### Exercise details
Count the lines below that contain the string "ground", matching case exactly. Reply with the number only.

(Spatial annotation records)
※

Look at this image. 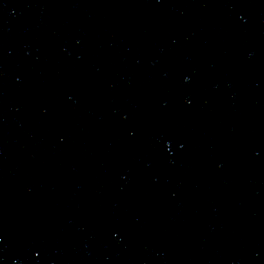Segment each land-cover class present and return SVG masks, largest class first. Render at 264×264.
<instances>
[{
	"label": "water",
	"instance_id": "water-1",
	"mask_svg": "<svg viewBox=\"0 0 264 264\" xmlns=\"http://www.w3.org/2000/svg\"><path fill=\"white\" fill-rule=\"evenodd\" d=\"M0 264H264V0H0Z\"/></svg>",
	"mask_w": 264,
	"mask_h": 264
}]
</instances>
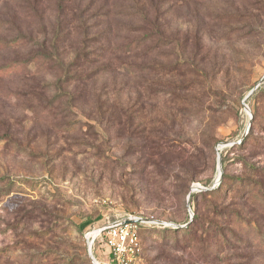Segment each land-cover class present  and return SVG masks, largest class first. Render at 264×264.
<instances>
[{
  "label": "rangeland",
  "instance_id": "rangeland-1",
  "mask_svg": "<svg viewBox=\"0 0 264 264\" xmlns=\"http://www.w3.org/2000/svg\"><path fill=\"white\" fill-rule=\"evenodd\" d=\"M7 64L0 264H111L128 214L137 264H264V0H2Z\"/></svg>",
  "mask_w": 264,
  "mask_h": 264
},
{
  "label": "built area",
  "instance_id": "built-area-1",
  "mask_svg": "<svg viewBox=\"0 0 264 264\" xmlns=\"http://www.w3.org/2000/svg\"><path fill=\"white\" fill-rule=\"evenodd\" d=\"M151 222L153 221H146L143 216L128 214L102 228L100 232L103 234L105 247L112 260L111 264H137L142 249L141 227ZM95 237L96 235L92 237L93 242ZM92 244L90 243L89 247Z\"/></svg>",
  "mask_w": 264,
  "mask_h": 264
},
{
  "label": "trees",
  "instance_id": "trees-1",
  "mask_svg": "<svg viewBox=\"0 0 264 264\" xmlns=\"http://www.w3.org/2000/svg\"><path fill=\"white\" fill-rule=\"evenodd\" d=\"M1 1L2 0H0V3H1ZM69 31L70 30H68V31L65 30L64 32L62 30L56 31L57 33H56L55 38H54V43L64 42L65 41V38L68 36V32ZM53 47H54V49H52V51H48V52H45V53H40L42 55L40 58H45V57L48 58L49 57L50 59H53L54 61H61L60 58H58V56H59V53H58L59 52L58 51V49H59L58 48V44H57V46L53 45ZM73 57H74L73 58L74 60L72 59L73 60L72 63L77 62L78 59H79L78 52ZM14 71H16V67H14L13 64L12 65L7 64L4 67H0V77L11 75V74L14 73ZM259 91H263L261 85L253 92V94H255V93L259 92ZM152 147H154V146H152ZM149 148H150V146H149ZM153 149H157V147H154ZM223 164H224V169H225V158H223ZM226 177L227 176H225V173H224L222 175V178L224 179V181L222 182V184L223 183L226 184V182H225V178ZM6 188H7L6 186H2V190L1 191H4ZM198 195H199L198 192H192L190 199L193 200ZM198 223H199V221L197 222V221H194V220L193 221L188 220V221L182 223V224H187L186 226H180V227L173 228V227L161 225L160 227H163V229H164L163 230V233L165 235H167L168 237H170V235H177V234L183 235V236H185V235L186 236L187 235L189 236L190 235V236H193L194 237L197 234V232L201 229V227H203V224H198ZM143 226L144 225H142V227H141V231L143 229ZM155 227H156L157 230H159V228H157L158 226H155ZM221 231H222L221 229L220 230L218 229V232L215 231V233L217 232V234L220 235V233H222Z\"/></svg>",
  "mask_w": 264,
  "mask_h": 264
},
{
  "label": "water",
  "instance_id": "water-1",
  "mask_svg": "<svg viewBox=\"0 0 264 264\" xmlns=\"http://www.w3.org/2000/svg\"><path fill=\"white\" fill-rule=\"evenodd\" d=\"M260 83L261 82H259L257 85H256V87L250 92V94L247 96V99L253 94V92L258 88V86L260 85ZM219 168H220V172L222 173V160H221V157L219 158ZM205 189H207V188H205ZM194 191V188H192V190L190 191V193H189V199H190V197H191V193ZM145 220L146 221H150V219H148V218H145ZM159 222H161V223H165V222H163V221H159ZM172 225H174V226H176V227H180V226H186L187 224H175V223H171ZM98 234V233H97ZM97 234H96V236H97ZM91 243H93V240H92V242ZM92 247H90V251H89V253H90V256H91V258H92V260H93V262L94 263H96V264H100L98 261H96V259H95V257H94V255H93V253H92V249H91Z\"/></svg>",
  "mask_w": 264,
  "mask_h": 264
},
{
  "label": "bare ground",
  "instance_id": "bare-ground-1",
  "mask_svg": "<svg viewBox=\"0 0 264 264\" xmlns=\"http://www.w3.org/2000/svg\"><path fill=\"white\" fill-rule=\"evenodd\" d=\"M96 259V258H95ZM96 261H98L97 259H96ZM99 262V261H98Z\"/></svg>",
  "mask_w": 264,
  "mask_h": 264
}]
</instances>
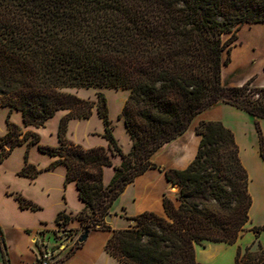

※

### Final result
2